▶ 対象の文章
----------------------------------------

『誘拐の果実』

誘拐の果実 (上) (集英社文庫)

誘拐の果実 (上) (集英社文庫)

誘拐の果実 (下) (集英社文庫)

誘拐の果実 (下) (集英社文庫)

面白かったです。一気に上下巻読みました。フー。以下、読んでいない人は何も知らずに読むほうが幸せだと思うので全面的にネタバレ反転。

二つの誘拐の絡みあいが明らかになっていくさまに興奮いたしました。フー!フー!
ただ、その興奮は関係が明らかになった時点で満足を得るので、最後の最後「ここからが本当の脅迫です」というあの手紙のあたりはオマケ的にしか読むことができませんでした。動機の説得力として、若者らしい青臭い理屈というのは納得なんですけれども。

----------------------------------------

▶ 提供データ
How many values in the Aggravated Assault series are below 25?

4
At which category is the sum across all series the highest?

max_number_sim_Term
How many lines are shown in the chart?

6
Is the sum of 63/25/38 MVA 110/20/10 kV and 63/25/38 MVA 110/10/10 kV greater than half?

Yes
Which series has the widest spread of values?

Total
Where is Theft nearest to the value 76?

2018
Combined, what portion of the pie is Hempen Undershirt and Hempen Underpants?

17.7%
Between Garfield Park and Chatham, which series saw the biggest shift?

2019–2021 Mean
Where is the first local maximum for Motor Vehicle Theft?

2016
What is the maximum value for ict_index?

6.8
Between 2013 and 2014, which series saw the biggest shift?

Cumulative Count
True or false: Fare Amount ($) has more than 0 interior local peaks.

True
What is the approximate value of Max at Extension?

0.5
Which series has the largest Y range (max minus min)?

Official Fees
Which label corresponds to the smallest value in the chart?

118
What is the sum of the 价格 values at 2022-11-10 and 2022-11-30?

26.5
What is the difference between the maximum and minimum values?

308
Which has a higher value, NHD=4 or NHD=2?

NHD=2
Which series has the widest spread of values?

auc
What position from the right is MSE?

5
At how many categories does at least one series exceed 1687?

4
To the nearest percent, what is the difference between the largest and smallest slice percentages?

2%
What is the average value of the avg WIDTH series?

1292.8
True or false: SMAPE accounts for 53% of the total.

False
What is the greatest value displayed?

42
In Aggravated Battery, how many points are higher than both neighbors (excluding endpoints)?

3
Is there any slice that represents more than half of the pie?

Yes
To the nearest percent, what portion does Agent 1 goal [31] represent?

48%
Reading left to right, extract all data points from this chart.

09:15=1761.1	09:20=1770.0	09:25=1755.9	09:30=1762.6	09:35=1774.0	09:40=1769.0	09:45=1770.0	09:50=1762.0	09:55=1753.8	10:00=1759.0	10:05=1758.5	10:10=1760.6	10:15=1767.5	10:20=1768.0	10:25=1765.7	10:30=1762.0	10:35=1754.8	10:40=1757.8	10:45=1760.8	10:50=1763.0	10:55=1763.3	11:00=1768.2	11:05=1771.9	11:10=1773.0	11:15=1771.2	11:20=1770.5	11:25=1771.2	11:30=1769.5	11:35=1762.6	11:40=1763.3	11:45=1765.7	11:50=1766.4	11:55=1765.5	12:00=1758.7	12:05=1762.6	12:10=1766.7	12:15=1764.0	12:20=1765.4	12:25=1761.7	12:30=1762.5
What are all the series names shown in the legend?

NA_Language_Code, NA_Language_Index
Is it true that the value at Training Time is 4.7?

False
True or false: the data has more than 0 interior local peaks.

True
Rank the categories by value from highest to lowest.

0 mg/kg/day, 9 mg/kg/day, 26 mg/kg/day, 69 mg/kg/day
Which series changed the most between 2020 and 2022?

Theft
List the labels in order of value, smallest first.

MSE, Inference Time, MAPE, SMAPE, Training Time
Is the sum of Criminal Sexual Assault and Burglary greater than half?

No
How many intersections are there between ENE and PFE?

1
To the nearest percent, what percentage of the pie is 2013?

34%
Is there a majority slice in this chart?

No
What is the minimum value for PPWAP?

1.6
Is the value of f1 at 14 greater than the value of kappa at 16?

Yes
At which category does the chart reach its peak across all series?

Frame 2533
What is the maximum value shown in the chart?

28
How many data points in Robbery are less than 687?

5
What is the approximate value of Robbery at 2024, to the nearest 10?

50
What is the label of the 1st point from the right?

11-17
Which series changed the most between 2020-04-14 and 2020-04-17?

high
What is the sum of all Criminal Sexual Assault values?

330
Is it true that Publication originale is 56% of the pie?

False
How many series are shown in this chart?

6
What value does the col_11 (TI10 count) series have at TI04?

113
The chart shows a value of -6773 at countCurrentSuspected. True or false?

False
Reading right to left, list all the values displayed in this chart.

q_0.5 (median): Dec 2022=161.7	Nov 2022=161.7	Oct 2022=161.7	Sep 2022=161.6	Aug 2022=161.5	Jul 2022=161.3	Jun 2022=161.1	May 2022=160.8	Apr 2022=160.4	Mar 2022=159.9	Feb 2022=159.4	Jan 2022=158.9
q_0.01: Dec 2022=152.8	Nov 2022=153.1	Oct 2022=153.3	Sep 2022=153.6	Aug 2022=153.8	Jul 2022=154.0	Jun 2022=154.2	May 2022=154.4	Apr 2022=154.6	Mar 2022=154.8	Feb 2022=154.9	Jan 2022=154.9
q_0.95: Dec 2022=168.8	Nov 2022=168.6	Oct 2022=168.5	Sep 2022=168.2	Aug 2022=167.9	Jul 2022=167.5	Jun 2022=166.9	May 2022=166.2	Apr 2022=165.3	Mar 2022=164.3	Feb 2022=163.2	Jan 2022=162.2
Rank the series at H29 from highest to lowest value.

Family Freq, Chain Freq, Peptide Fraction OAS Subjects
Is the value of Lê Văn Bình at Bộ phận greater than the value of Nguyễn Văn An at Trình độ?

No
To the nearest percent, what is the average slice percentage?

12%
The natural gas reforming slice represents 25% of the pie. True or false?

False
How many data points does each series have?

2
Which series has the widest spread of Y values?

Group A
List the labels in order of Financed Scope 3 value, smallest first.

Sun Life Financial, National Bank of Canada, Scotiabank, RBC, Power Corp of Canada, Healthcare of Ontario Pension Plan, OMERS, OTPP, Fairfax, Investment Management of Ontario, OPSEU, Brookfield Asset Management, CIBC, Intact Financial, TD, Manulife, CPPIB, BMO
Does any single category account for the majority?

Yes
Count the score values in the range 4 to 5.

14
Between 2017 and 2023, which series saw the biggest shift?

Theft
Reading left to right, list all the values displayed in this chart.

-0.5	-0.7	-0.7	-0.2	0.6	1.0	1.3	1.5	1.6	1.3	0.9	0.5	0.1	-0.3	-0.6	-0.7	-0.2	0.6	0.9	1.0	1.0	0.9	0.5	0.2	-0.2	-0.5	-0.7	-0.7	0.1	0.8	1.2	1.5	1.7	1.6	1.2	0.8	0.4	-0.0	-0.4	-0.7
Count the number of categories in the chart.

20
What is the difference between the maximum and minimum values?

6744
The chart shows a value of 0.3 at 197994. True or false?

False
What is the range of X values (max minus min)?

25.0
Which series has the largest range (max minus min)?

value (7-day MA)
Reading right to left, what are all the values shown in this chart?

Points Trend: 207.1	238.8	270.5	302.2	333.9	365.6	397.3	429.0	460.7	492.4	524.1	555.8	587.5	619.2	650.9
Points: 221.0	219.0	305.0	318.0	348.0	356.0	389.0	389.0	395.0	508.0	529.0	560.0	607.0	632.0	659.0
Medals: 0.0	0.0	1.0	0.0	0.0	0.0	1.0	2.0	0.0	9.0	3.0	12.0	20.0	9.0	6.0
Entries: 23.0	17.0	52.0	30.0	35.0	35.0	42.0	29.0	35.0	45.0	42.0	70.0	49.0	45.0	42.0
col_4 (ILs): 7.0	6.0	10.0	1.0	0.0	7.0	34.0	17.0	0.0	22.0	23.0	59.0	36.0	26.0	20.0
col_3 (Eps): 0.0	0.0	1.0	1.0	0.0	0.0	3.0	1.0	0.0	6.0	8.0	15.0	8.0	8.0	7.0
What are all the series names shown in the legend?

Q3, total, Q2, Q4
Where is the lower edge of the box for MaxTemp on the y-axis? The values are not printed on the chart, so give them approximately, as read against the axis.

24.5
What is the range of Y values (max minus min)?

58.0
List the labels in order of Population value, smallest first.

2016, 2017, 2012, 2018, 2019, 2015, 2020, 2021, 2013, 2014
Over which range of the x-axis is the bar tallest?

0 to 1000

----------------------------------------

▶ 指示
『誘拐の果実』の感想文を、最後の文のあとから書き継いでもらえますか？

▶ 解答
あと、さまざまな老人たちが割と根は善人というか、最終的には悔恨してお墓参りとかいっちゃうあたりが。救いなんですけれども、院長像などをブレさせているように思います。院長は、あれあのまま最後まで自分と自分の家族と何よりも病院の保身だけを考えてしまう可哀想なオジイチャンってことでも良かったな。
というわけで。満足のいく読書でした。


この本「父にオススメできるミステリを教えてください」と以前お願いした際にどなたかに推薦していただいた本だったかと思います。大変面白かったので、父にススメてみます。ありがとうございました。